SynthDef(“tempy”, {arg freqs = #[440,440,440,440,440,440];

Out.ar(1, Mix(SinOsc.ar(freqs, 0, 0.05)));

}).add;

x = Synth(“tempy”);

{

inf.do{

	~getPeaks.value(c);

	0.1.wait;

};

}.fork;

)

jamshark70 · August 16, 2019, 1:42am

FFT has become one of my favorite topics lately

To be more formal about it – bin 56 is always exactly one and only one frequency = 56 * sampleRate / frameSize. (How do you get this? As noted above, bin 1 places one sinusoidal cycle within the frame. 1 cycle * sr samples/sec / fs samples, “samples” cancel out leaving cycles per second. Bin 2 places two sinusoidal cycles in the frame = 2 * sr / fs, and so on.)

FFT does not, never did, and never will give you access to the exact frequency of the input.

So, what if you have a frequency in between bin frequencies?

FFT is always a cyclical signal. (It’s a sum of cosine waves. Cosine waves are always cyclical. So, the sum of cosines must also be cyclical.) If the input frequency is in between, then the frame will include part of the cycle and jump back to the beginning – “hard sync” in synthesizer terms. The resulting spectrum is strongest at the nearest bin frequency, but distributes some of the energy into neighboring bins. Using a rectangular windowing function, some of the energy leaks into high partials – high frequencies are exaggerated. (You can see the Gibbs effect wiggling around the jump point.)

To deal with that, usually one of several window functions (envelopes) is applied – here, a Hann window. (See PS.)

Now the beginning and end of the window connect smoothly, and the high frequencies are under control. (The rest is handled by taking successive windows and overlapping so that the envelope functions add up to a constant 1.)

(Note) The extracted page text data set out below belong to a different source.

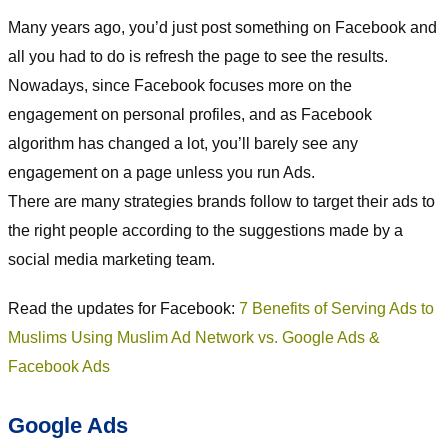
Many years ago, you’d just post something on Facebook and
all you had to do is refresh the page to see the results.
Nowadays, since Facebook focuses more on the
engagement on personal profiles, and as Facebook
algorithm has changed a lot, you’ll barely see any
engagement on a page unless you run Ads.
There are many strategies brands follow to target their ads to
the right people according to the suggestions made by a
social media marketing team.
Read the updates for Facebook:
7 Benefits of Serving Ads to
Muslims Using Muslim Ad Network vs. Google Ads &
Facebook Ads
Google Ads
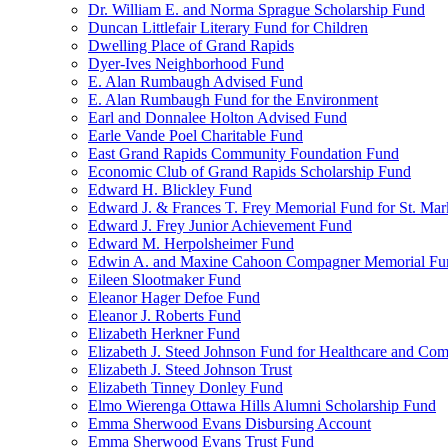
Dr. William E. and Norma Sprague Scholarship Fund
Duncan Littlefair Literary Fund for Children
Dwelling Place of Grand Rapids
Dyer-Ives Neighborhood Fund
E. Alan Rumbaugh Advised Fund
E. Alan Rumbaugh Fund for the Environment
Earl and Donnalee Holton Advised Fund
Earle Vande Poel Charitable Fund
East Grand Rapids Community Foundation Fund
Economic Club of Grand Rapids Scholarship Fund
Edward H. Blickley Fund
Edward J. & Frances T. Frey Memorial Fund for St. Mar
Edward J. Frey Junior Achievement Fund
Edward M. Herpolsheimer Fund
Edwin A. and Maxine Cahoon Compagner Memorial Fu
Eileen Slootmaker Fund
Eleanor Hager Defoe Fund
Eleanor J. Roberts Fund
Elizabeth Herkner Fund
Elizabeth J. Steed Johnson Fund for Healthcare and Co
Elizabeth J. Steed Johnson Trust
Elizabeth Tinney Donley Fund
Elmo Wierenga Ottawa Hills Alumni Scholarship Fund
Emma Sherwood Evans Disbursing Account
Emma Sherwood Evans Trust Fund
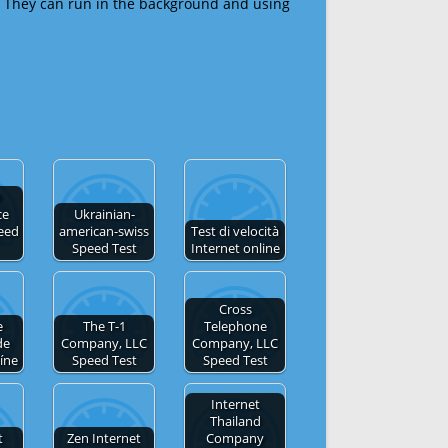
 They can run in the background and using
n
ce
Ukrainian-
eed
american-swiss
Test di velocità
Speed Test
Internet online
Cross
e
The T-1
Telephone
de
Company, LLC
Company, LLC
líne
Speed Test
Speed Test
Internet
Thailand
t
Zen Internet
Company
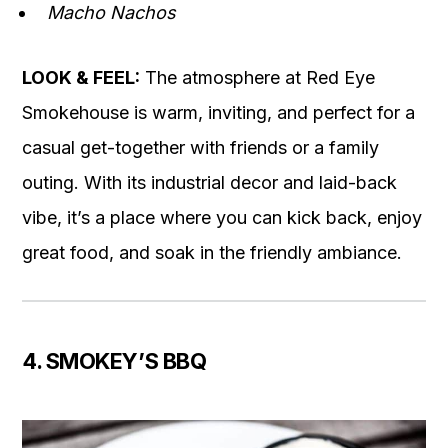
Macho Nachos
LOOK & FEEL:
The atmosphere at Red Eye
Smokehouse is warm, inviting, and perfect for a
casual get-together with friends or a family
outing. With its industrial decor and laid-back
vibe, it’s a place where you can kick back, enjoy
great food, and soak in the friendly ambiance.
4. SMOKEY’S BBQ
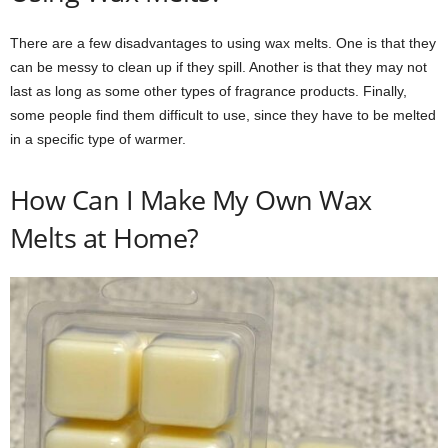
There are a few disadvantages to using wax melts. One is that they
can be messy to clean up if they spill. Another is that they may not
last as long as some other types of fragrance products. Finally,
some people find them difficult to use, since they have to be melted
in a specific type of warmer.
How Can I Make My Own Wax
Melts at Home?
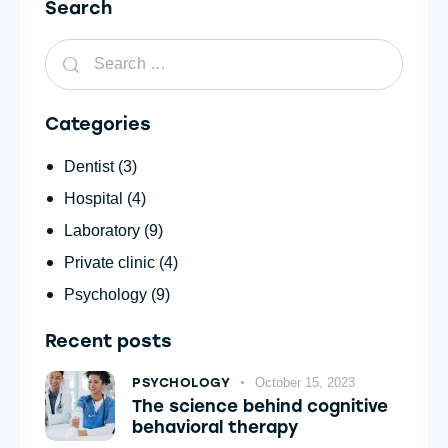
Search
Categories
Dentist
(3)
Hospital
(4)
Laboratory
(9)
Private clinic
(4)
Psychology
(9)
Recent posts
PSYCHOLOGY
October 15, 2023
The science behind cognitive
behavioral therapy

Some energy still leaks away from bin 1. As Sam said, the amount of leakage is a clue as to how far the input frequency is away from the bin frequency. You may not be able to recover exactly the frequency, but I can imagine you could get a reasonable estimate. The above graphs are for f = 1.4 cycles/frame, and bin1 is a bit stronger than bin2. I also checked 1.5 cycles/frame, and the two are almost exactly equal (so you would go halfway away from the bin frequency).

hjh

PS FFT actually applies a sine window (first half of a sine wave). IFFT applies another one – so the total window being applied is the square of the first half of a sine wave = Hann window. Hann has the nice characteristic that, with overlap = 2 (hop = 0.5), the sum of the envelopes = 1 (sin^2 t + cos^2 t = 1), avoiding amplitude modulation distortion. But, even though the FFT windowing function is slightly different from the above graphs, the observation about adjacent bins to estimate frequency still holds true.